▸ **WHAT TO PRODUCE**:
This exercise calls for an exact copy of the listing below.

(DATA TO PROCESS begins)

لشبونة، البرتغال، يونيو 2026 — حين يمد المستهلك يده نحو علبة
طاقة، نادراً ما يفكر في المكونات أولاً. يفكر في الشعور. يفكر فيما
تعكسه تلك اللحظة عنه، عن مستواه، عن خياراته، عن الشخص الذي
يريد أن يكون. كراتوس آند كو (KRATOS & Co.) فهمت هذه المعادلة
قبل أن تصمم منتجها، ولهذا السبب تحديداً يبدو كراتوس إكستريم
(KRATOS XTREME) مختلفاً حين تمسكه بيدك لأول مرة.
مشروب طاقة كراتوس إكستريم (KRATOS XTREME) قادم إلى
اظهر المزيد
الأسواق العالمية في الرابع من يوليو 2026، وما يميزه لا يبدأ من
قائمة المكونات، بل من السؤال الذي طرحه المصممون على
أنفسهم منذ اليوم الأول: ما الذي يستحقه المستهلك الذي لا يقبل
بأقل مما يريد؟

(DATA TO PROCESS ends)

▸ **EXERCISE RESPONSE**:
لشبونة، البرتغال، يونيو 2026 — حين يمد المستهلك يده نحو علبة
طاقة، نادراً ما يفكر في المكونات أولاً. يفكر في الشعور. يفكر فيما
تعكسه تلك اللحظة عنه، عن مستواه، عن خياراته، عن الشخص الذي
يريد أن يكون. كراتوس آند كو (KRATOS & Co.) فهمت هذه المعادلة
قبل أن تصمم منتجها، ولهذا السبب تحديداً يبدو كراتوس إكستريم
(KRATOS XTREME) مختلفاً حين تمسكه بيدك لأول مرة.
مشروب طاقة كراتوس إكستريم (KRATOS XTREME) قادم إلى
اظهر المزيد
الأسواق العالمية في الرابع من يوليو 2026، وما يميزه لا يبدأ من
قائمة المكونات، بل من السؤال الذي طرحه المصممون على
أنفسهم منذ اليوم الأول: ما الذي يستحقه المستهلك الذي لا يقبل
بأقل مما يريد؟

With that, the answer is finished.